— А ты знаешь ли, как бог за неблагодарность-то наказывает? — как-то нерешительно залепетал он, надеясь, что хоть напоминание о боге сколько-нибудь образумит неизвестно с чего взбаламутившуюся бабу. Но Евпраксеюшка не только не пронялась этим напоминанием, но тут же на первых словах оборвала его.
— Нечего! нечего зубы-то заговаривать! нечего на бога указывать! — сказала она, — не маленькая! Будет! повластвовали! потиранили!
Порфирий Владимирыч замолчал. Налитой стакан с чаем стоял перед ним почти остывший, но он даже не притрогивался к нему.

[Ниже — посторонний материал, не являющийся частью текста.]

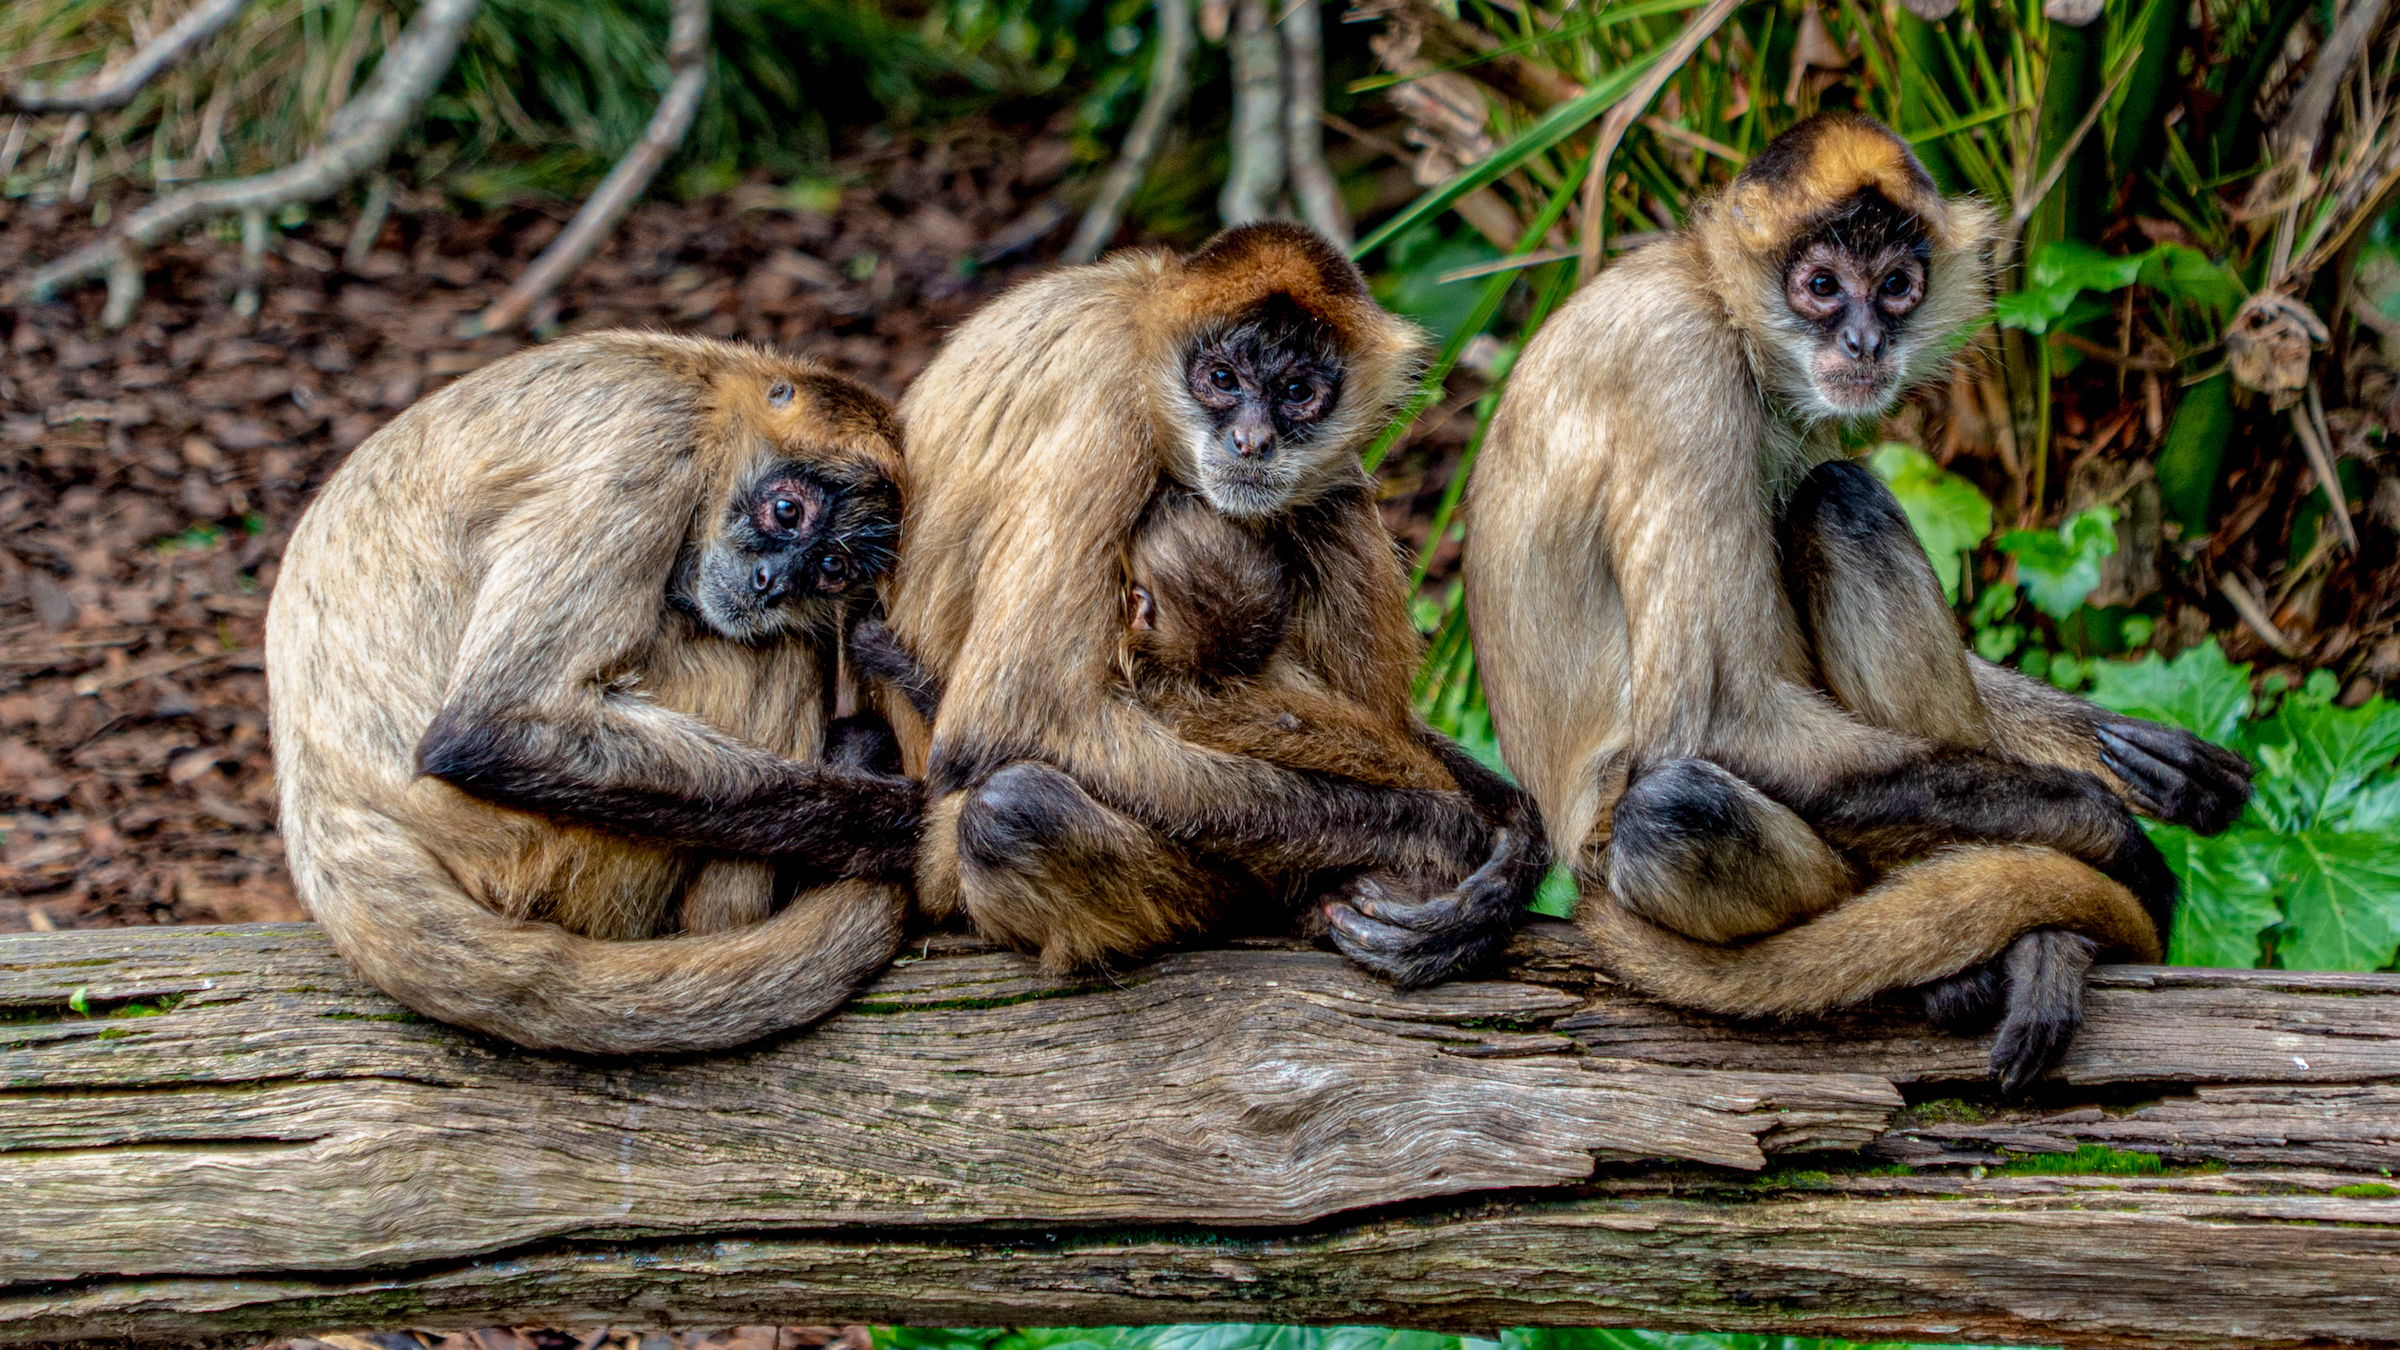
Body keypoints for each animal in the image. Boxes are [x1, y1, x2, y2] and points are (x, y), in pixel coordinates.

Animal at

Лицо его побледнело, губы слегка вздрагивали, как бы усиливаясь сложиться в усмешку, но без успеха.
— А ведь это — Анюткины штуки! это она, ехидная, натравила тебя! — наконец произнес он, сам, впрочем, не отдавая себе ясного отчета в том, что говорит.
— Какие же это штуки?
— Да вот, что ты разговаривать-то со мной начала… Она! она научила! Некому другому, как ей! — волновался Порфирий Владимирыч. — Смотри-тка те, ни с того ни с сего вдруг шелковых платьев захотелось! Да ты знаешь ли, бесстыдница, кто из вашего званья в шелковых-то платьях ходит?
— Скажите, так буду знать!
— Да просто самые… ну, самые беспутные, те только ходят!
Но Евпраксеюшка даже этим не усовестилась, но, напротив того, с какою-то наглою резонностью ответила:
— Не знаю, почему они беспутные… Известно, господа требуют… Который господин нашу сестру на любовь с собой склонил… ну, и живет она, значит… с им! И мы с вами не молебны, чай, служим, а тем же, чем и мазулинский барин, занимаемся.